Racehorse trainer injured when horse fell on him has damages claim refused
A racehorse trainer who was severely injured when a horse fell and landed on him during an exercise session has had an action for damages refused.
John McShane would have been awarded more than £270,000 in solatium, loss of earnings, including winnings, and future care and services had the defenders Burnwynd Racing Stables been found liable, but a judge in the Court of Session dismissed the claim after ruling that “the horse fell simply because horses do fall sometimes”.
Lord Glennie heard that the case brought following an accident at the defenders’ racing stables on 25 March 2011.
The pursuer, a former amateur jockey, was employed at the stables by the defenders as trainer and was exercising a horse, “Psalm 23,” on the training gallop.
But at the far end of the gallop his horse fell and landed on him and his left arm was badly injured – leaving him with a “permanent impairment” to his left side.
He sued the defenders on the basis that the gallop was “unsafe” and that that was the “cause of the fall”.
His claim was based on negligence at common law and/or breaches of the Workplace (Health, Safety & Welfare) Regulations 1992 and/or the Work at Height Regulations 2005.
The court heard direct contemporaneous evidence which suggested that the horse fell just before or on entering the third bend, on a line tending towards the inside of the bend.
According to the pursuer, the horse “lost its action” and he thought it was caused by “something on the surface”.
His assistant, stable lad Amanda McCaig, said the horse slid on a section of “exposed underlay”, which was exposed because the woodchip surface was “too thin”.
But Lord Glennie said there were “difficulties” with these explanations for the fall, because there was “no record” of exposed underlay in the accident record, nor any record that the horse lost its action because of exposed underlay or of something unidentified on the surface of the track”.
The judge also pointed out that horses do fall “without there being any obvious external factor causing that fall”.
He explained: “When one talks about horses falling without any obvious cause one is simply noting that it is in the nature of horses, particularly racehorses running at speed, to become unbalanced, to lose their stride, to lose their action, to slip or trip or fail in some other way to remain upright without there necessarily having been any external factor to cause this. This is important.
“Once it is accepted that horses do fall even in the absence of some defect or hazard, then the occurrence of an accident of this sort does not necessarily mean that there was some defect or hazard in the track which caused it, or that it resulted from some failing on the part of those responsible for the course or its management. Nor does it necessarily mean that the rider was at fault.”
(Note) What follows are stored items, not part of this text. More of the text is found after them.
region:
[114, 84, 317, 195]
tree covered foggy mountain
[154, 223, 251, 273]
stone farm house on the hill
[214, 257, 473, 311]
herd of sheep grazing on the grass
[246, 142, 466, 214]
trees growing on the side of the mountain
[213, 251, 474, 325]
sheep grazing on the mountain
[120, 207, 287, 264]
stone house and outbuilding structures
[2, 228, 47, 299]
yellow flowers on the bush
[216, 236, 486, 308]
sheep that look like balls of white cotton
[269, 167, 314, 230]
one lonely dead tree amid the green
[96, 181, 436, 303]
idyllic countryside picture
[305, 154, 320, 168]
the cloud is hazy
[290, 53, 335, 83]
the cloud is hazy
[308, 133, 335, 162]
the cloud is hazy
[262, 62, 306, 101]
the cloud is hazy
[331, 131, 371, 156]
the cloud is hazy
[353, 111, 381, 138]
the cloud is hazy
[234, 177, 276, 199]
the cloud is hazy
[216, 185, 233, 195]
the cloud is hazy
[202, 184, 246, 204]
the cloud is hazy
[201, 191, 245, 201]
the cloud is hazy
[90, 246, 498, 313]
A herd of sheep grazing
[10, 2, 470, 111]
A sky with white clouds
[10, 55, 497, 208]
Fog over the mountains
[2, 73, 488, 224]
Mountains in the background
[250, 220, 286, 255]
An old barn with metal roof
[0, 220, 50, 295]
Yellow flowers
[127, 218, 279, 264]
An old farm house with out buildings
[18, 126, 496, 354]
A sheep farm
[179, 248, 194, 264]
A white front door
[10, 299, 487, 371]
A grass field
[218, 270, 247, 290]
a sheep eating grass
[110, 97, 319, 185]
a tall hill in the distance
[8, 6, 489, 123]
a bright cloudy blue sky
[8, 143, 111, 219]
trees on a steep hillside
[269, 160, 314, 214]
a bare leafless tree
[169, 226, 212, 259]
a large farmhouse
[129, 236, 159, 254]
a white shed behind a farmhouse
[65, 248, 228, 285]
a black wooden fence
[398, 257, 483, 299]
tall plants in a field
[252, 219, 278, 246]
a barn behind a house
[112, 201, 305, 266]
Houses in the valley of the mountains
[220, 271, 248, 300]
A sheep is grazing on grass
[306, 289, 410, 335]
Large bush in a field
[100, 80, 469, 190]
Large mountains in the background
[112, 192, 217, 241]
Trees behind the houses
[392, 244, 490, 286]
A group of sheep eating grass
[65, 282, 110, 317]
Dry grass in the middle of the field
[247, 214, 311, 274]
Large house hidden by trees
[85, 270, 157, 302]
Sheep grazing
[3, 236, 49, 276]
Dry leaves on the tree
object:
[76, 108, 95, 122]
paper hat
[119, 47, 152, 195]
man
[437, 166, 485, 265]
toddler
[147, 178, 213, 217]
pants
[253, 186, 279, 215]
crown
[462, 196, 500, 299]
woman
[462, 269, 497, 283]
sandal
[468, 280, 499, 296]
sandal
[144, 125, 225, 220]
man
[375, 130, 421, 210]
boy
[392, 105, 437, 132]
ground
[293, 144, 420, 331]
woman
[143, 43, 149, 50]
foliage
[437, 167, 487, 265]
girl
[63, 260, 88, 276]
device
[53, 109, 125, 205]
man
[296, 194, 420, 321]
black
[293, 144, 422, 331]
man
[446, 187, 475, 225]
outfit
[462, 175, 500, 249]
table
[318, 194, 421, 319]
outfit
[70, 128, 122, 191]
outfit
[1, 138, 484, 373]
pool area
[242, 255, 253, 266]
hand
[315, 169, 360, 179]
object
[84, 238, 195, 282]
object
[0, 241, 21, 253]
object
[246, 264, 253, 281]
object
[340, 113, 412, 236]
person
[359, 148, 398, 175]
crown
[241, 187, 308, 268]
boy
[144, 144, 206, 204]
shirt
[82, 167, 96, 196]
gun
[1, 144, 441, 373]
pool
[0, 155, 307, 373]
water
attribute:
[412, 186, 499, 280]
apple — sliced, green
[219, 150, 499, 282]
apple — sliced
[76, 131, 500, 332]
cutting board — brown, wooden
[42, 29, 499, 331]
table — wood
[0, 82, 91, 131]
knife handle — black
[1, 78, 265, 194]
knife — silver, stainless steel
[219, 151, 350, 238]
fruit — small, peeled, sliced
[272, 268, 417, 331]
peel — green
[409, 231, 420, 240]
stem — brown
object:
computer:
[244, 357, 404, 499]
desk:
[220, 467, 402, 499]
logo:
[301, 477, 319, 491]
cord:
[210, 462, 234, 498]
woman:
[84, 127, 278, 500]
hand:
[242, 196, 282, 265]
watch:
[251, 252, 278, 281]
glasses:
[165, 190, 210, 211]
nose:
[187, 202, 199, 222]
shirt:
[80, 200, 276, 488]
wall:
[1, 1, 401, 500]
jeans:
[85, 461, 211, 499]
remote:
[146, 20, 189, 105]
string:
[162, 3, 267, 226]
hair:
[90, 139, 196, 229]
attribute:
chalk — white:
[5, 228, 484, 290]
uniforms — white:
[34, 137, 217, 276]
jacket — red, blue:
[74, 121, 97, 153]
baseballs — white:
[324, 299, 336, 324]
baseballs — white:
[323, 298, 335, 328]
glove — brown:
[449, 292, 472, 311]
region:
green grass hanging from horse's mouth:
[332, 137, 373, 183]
Lord Glennie further observed that the only direct evidence in support of the pursuer’s case that the horse slipped on the exposed membrane was that of Ms McCaig, and while she was found to be an honest witness she was not considered reliable – “allowing her dislike of the course…to cause her to speak exaggeratedly of its defects”.
He added that while he found the pursuer also to be an essentially honest witness, he too was “prone to exaggeration”.
Therefore, the judge did not find it proved that the pursuer’s accident was caused by any defect in the gallop.
In a written opinion, Lord Glennie said: “I do not find there to have been a defect of the kind alleged by the pursuer, or indeed any defect in the gallop which caused the pursuer and his horse to fall. I see no reason to doubt that the horse fell simply because horses do fall sometimes. That is fatal to the pursuer’s claim. Riding horses is an activity which involves the risk of falling, and accidents do happen without actionable fault on the part of another party.”